For Cincinnati patients who struggle with taking HIV meds every day, a monthly shot is looking like a seriously attractive alternative.
University of Cincinnati clinicians helped run a national trial that found long-acting injectable HIV therapy kept people on treatment more reliably than daily pills. The phase 3 LATITUDE trial reported substantially lower rates of "regimen failure" among participants who switched to monthly injections of cabotegravir plus rilpivirine compared with those who stayed on standard daily oral antiretroviral therapy. Full results landed this month in the New England Journal of Medicine.
Study Details And Numbers
According to the New England Journal of Medicine, LATITUDE enrolled 453 people in an initial phase focused on achieving viral suppression. Of those, 306 participants who got their virus under control were moved into Step 2 of the study: 152 were switched to monthly long-acting injections and 154 continued taking standard oral ART.

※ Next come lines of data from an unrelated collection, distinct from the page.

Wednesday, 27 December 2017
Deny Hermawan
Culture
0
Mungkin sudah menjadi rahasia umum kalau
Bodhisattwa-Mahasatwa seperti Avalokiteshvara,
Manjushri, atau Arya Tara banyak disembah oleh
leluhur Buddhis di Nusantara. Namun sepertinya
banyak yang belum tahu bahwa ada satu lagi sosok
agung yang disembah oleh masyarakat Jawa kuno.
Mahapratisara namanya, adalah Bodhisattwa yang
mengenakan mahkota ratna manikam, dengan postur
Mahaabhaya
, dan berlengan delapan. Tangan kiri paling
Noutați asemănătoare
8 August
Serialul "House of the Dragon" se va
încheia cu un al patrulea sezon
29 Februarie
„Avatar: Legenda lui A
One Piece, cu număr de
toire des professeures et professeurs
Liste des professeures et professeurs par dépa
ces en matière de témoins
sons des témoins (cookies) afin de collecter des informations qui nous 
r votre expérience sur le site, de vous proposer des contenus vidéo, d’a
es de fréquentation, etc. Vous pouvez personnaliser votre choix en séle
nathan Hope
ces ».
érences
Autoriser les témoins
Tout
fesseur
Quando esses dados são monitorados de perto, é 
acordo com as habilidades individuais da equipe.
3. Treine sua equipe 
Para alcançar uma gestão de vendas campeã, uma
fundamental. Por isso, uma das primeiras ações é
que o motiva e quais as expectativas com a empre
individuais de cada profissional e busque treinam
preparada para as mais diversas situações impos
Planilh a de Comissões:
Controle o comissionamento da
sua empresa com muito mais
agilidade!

By week 48, the cumulative incidence of regimen failure was 22.8% in the injectable group compared with 41.2% in the oral-therapy group (difference 6.4 percentage points; P = 0.002). The gap was strong enough that the trial stopped randomizing people early in Step 2.
What Cincinnati Researchers Say
"This is a paradigm-shifting study," said Carl Fichtenbaum, MD, an author on the paper and an endowed professor at the University of Cincinnati. He noted that an intermittent, clinic-administered approach removes the daily reminder of pills and can help blunt stigma that still clings to HIV.

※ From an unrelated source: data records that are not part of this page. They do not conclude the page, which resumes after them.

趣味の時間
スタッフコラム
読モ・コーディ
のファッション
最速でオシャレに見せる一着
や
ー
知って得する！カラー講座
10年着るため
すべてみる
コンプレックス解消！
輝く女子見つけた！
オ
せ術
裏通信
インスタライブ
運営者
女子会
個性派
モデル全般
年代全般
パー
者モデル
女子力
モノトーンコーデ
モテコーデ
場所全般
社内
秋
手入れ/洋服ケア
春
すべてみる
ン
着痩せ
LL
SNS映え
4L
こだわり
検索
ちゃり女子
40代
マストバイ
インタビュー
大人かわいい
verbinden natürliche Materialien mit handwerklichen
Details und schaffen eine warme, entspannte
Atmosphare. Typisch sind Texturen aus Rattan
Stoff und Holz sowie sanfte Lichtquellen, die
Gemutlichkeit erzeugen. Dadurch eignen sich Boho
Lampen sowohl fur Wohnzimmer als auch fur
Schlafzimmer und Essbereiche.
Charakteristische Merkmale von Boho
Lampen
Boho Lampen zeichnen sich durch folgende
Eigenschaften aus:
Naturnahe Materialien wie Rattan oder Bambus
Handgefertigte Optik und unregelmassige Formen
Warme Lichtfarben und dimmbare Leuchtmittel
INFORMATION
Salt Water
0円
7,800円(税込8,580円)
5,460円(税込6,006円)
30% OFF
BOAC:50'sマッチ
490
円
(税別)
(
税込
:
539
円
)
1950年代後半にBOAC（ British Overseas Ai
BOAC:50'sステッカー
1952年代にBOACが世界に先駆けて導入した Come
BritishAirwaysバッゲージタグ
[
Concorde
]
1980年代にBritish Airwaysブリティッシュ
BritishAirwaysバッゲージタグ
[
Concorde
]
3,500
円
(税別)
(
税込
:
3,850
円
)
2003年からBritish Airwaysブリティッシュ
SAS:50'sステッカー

The University of Cincinnati reports it was the leading U.S. enrolling site, contributing 32 of the trial's 453 participants.
Why The Trial Was Stopped Early
Industry and trial organizers say an independent data-safety monitoring board recommended halting randomization after interim analyses showed a clear benefit from the injections. At that point, eligible participants were offered the long-acting regimen, according to ViiV Healthcare.

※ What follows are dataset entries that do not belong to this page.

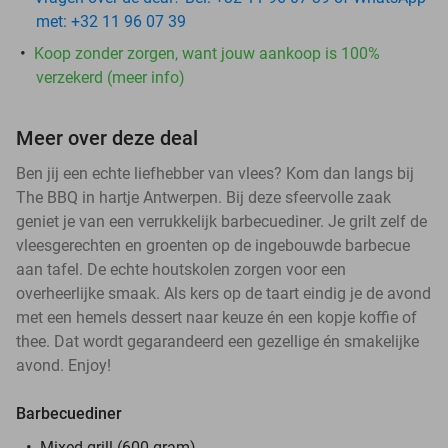
met: +32 11 96 07 39
Koop zonder zorgen, want jouw aankoop is 100%
verzekerd (meer info)
Meer over deze deal
Ben jij een echte liefhebber van vlees? Kom dan langs bij
The BBQ in hartje Antwerpen. Bij deze sfeervolle zaak
geniet je van een verrukkelijk barbecuediner. Je grilt zelf de
vleesgerechten en groenten op de ingebouwde barbecue
aan tafel. De echte houtskolen zorgen voor een
overheerlijke smaak. Als kers op de taart eindig je de avond
met een hemels dessert naar keuze én een kopje koffie of
thee. Dat wordt gegarandeerd een gezellige én smakelijke
avond. Enjoy!
Barbecuediner
Mixed grill (600 gram)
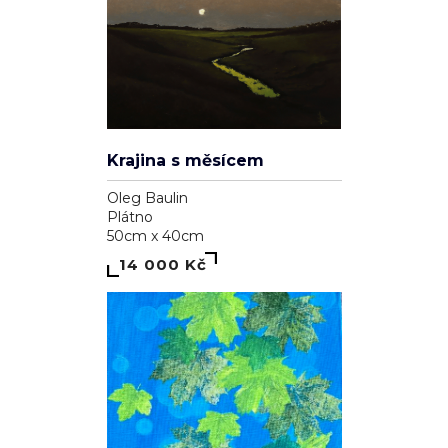
Krajina s měsícem
Oleg Baulin
Plátno
50cm x 40cm
14 000 Kč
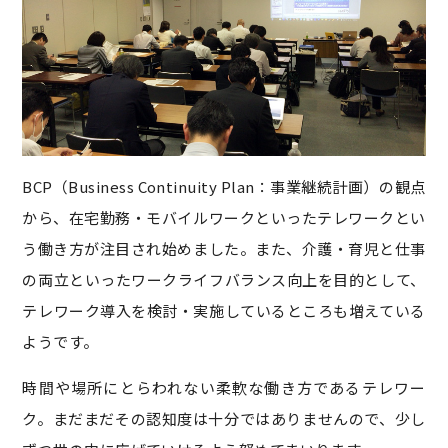
BCP（Business Continuity Plan：事業継続計画）の観点
から、在宅勤務・モバイルワークといったテレワークとい
う働き方が注目され始めました。また、介護・育児と仕事
の両立といったワークライフバランス向上を目的として、
テレワーク導入を検討・実施しているところも増えている
ようです。
時間や場所にとらわれない柔軟な働き方であるテレワー
ク。まだまだその認知度は十分ではありませんので、少し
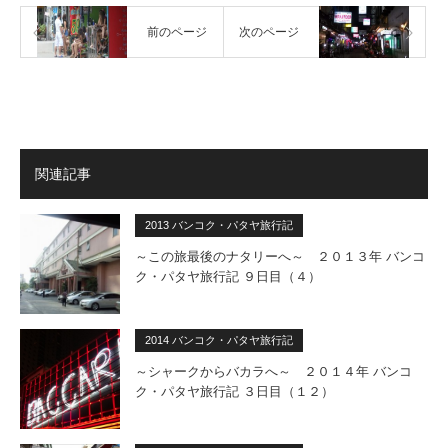
前のページ
次のページ
関連記事
2013 バンコク・パタヤ旅行記
～この旅最後のナタリーへ～ ２０１３年 バンコ
ク・パタヤ旅行記 ９日目（４）
2014 バンコク・パタヤ旅行記
～シャークからバカラへ～ ２０１４年 バンコ
ク・パタヤ旅行記 ３日目（１２）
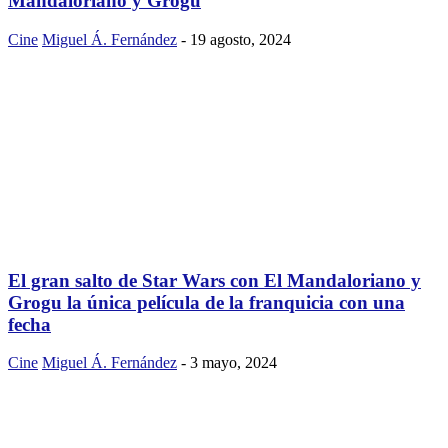
Mandaloriano y Grogu
Cine
Miguel Á. Fernández
-
19 agosto, 2024
El gran salto de Star Wars con El Mandaloriano y
Grogu la única película de la franquicia con una
fecha
Cine
Miguel Á. Fernández
-
3 mayo, 2024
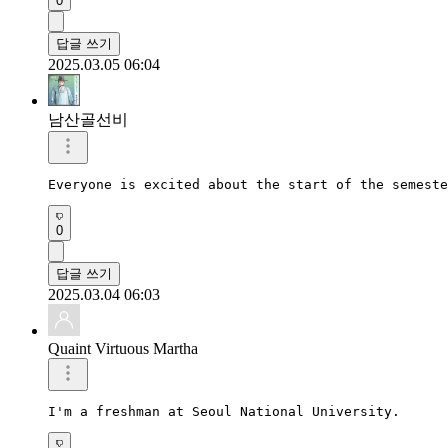
0
답글 쓰기
2025.03.05 06:04
남산골선비
Everyone is excited about the start of the semeste
0
답글 쓰기
2025.03.04 06:03
Quaint Virtuous Martha
I'm a freshman at Seoul National University.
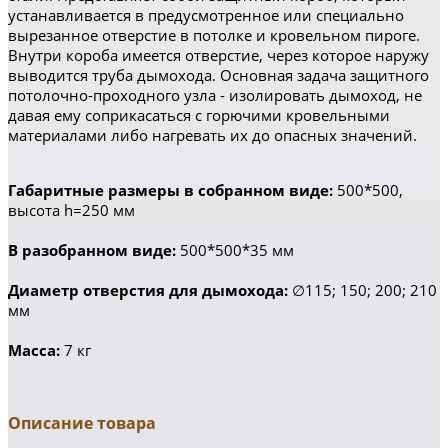
устанавливается в предусмотренное или специально
вырезанное отверстие в потолке и кровельном пироге.
Внутри короба имеется отверстие, через которое наружу
выводится труба дымохода. Основная задача защитного
потолочно-проходного узла - изолировать дымоход, не
давая ему соприкасаться с горючими кровельными
материалами либо нагревать их до опасных значений.
Габаритные размеры в собранном виде:
500*500,
высота h=250 мм
В разобранном виде:
500*500*35 мм
Диаметр отверстия для дымохода:
∅115; 150; 200; 210
мм
Масса:
7 кг
Описание товара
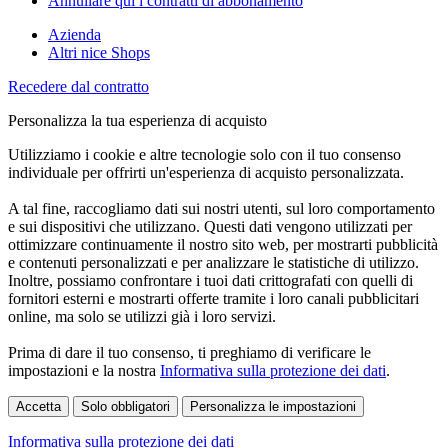
Annullare qui i contratti di abbonamento
Azienda
Altri nice Shops
Recedere dal contratto
Personalizza la tua esperienza di acquisto
Utilizziamo i cookie e altre tecnologie solo con il tuo consenso
individuale per offrirti un'esperienza di acquisto personalizzata.
A tal fine, raccogliamo dati sui nostri utenti, sul loro comportamento
e sui dispositivi che utilizzano. Questi dati vengono utilizzati per
ottimizzare continuamente il nostro sito web, per mostrarti pubblicità
e contenuti personalizzati e per analizzare le statistiche di utilizzo.
Inoltre, possiamo confrontare i tuoi dati crittografati con quelli di
fornitori esterni e mostrarti offerte tramite i loro canali pubblicitari
online, ma solo se utilizzi già i loro servizi.
Prima di dare il tuo consenso, ti preghiamo di verificare le
impostazioni e la nostra
Informativa sulla protezione dei dati
.
Accetta
Solo obbligatori
Personalizza le impostazioni
Informativa sulla protezione dei dati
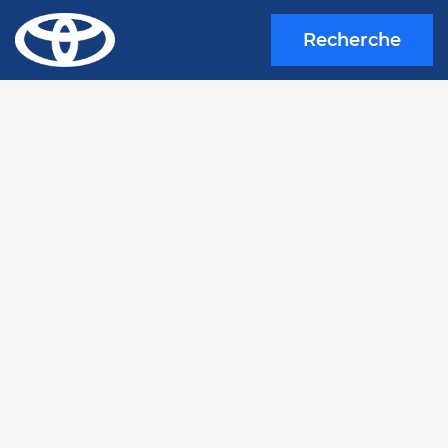
Recherche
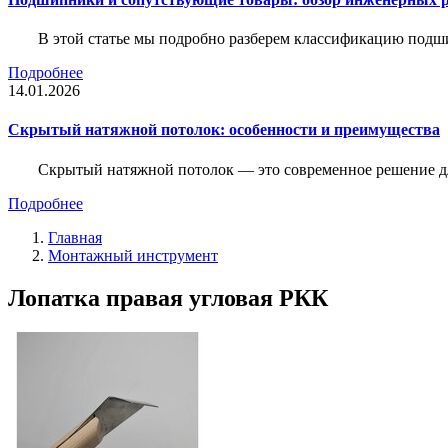
В этой статье мы подробно разберем классификацию подш
Подробнее
14.01.2026
Скрытый натяжной потолок: особенности и преимущества
Скрытый натяжной потолок — это современное решение для
Подробнее
Главная
Монтажный инструмент
Лопатка правая угловая РКК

The sponsor and the ACTG framed the outcome as evidence that a long-acting option can reach people whose lives or circumstances make daily pills a poor fit.
Safety And Resistance Questions
The overall rate of adverse events was similar between the two groups, but investigators did see resistance-associated mutations in a small number of participants in each arm. That detail will need careful monitoring and follow-up, the authors cautioned in the New England Journal of Medicine.
Clinicians and advocates say the real test will be outside the controlled setting of a trial. Access to clinics, reliable follow-up for missed injections and local clinic capacity will all influence whether this strategy works in everyday practice.
Access And What Comes Next
Cabotegravir plus rilpivirine, sold as Cabenuva, is already approved as a long-acting complete regimen for certain patients. Researchers say LATITUDE's results could widen the group of people who might benefit from the shots, but they stress that real-world rollout will not be simple, according to ViiV Healthcare.
The study was funded in part by the NIH and conducted by the ACTG. Investigators say they will be watching longer-term follow-up and real-world implementation data to understand how durable the benefits are and how well clinics can make this option work for patients who need it most.